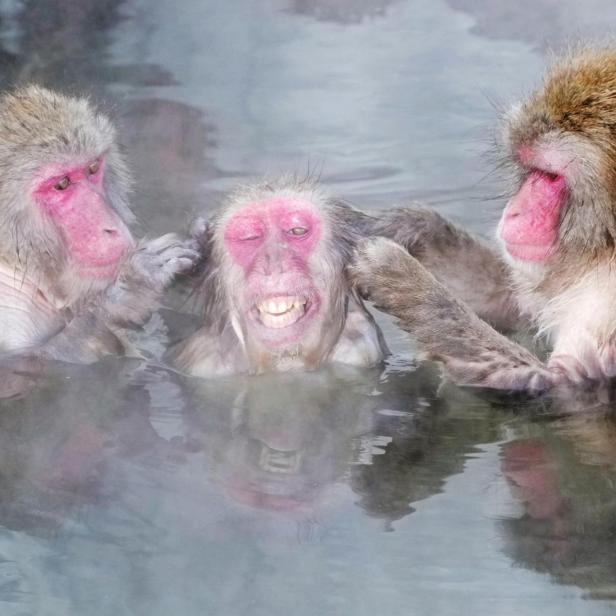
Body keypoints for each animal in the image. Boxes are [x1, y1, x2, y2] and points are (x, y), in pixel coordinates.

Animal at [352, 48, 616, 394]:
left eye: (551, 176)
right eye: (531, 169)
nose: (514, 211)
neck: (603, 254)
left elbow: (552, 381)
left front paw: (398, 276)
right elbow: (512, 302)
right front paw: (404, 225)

---

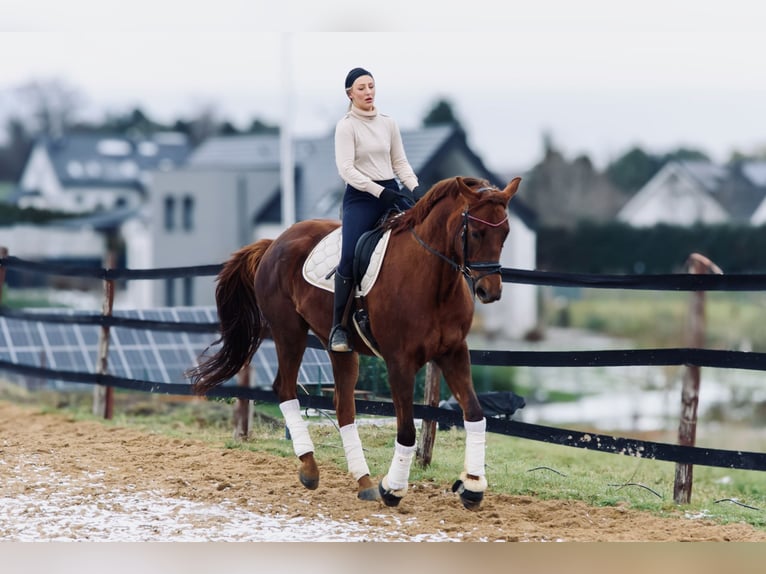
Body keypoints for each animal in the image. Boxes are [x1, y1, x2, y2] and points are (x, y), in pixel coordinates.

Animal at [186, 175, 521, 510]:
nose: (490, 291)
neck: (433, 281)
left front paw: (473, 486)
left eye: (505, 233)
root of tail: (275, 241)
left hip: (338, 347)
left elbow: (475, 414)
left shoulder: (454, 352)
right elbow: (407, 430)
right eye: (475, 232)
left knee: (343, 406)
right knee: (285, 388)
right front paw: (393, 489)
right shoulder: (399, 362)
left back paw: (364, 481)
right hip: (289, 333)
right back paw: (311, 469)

...

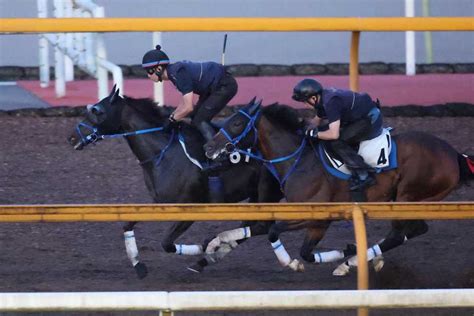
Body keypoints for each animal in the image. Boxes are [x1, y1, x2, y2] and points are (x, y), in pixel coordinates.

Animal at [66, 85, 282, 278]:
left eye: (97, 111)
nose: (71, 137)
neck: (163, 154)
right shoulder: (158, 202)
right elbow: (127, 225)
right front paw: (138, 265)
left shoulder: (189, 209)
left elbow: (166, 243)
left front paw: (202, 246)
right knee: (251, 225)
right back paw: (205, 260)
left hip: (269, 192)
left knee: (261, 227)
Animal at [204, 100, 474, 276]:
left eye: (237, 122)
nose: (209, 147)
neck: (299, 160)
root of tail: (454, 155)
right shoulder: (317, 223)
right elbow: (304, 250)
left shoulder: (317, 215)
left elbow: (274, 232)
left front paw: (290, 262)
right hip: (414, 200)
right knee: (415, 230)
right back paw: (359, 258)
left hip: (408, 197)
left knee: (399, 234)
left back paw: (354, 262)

ACTIVITY: A verbatim transcription is needed of the lines above, starting at the line with "nose: (71, 137)" and ending at the line with "left back paw: (354, 262)", both included, and of nothing else.

RESULT OF THE TASK:
nose: (71, 137)
neck: (163, 154)
right shoulder: (158, 202)
right elbow: (127, 225)
right front paw: (138, 265)
left shoulder: (189, 209)
left elbow: (166, 243)
left front paw: (202, 246)
right knee: (251, 225)
right back paw: (205, 260)
left hip: (269, 192)
left knee: (261, 227)
Animal at [204, 100, 474, 276]:
left eye: (237, 122)
nose: (209, 147)
neck: (299, 160)
root of tail: (454, 155)
right shoulder: (317, 223)
right elbow: (304, 250)
left shoulder: (317, 215)
left elbow: (274, 232)
left front paw: (290, 262)
right hip: (414, 200)
right knee: (415, 230)
right back paw: (359, 258)
left hip: (408, 197)
left knee: (399, 234)
left back paw: (354, 262)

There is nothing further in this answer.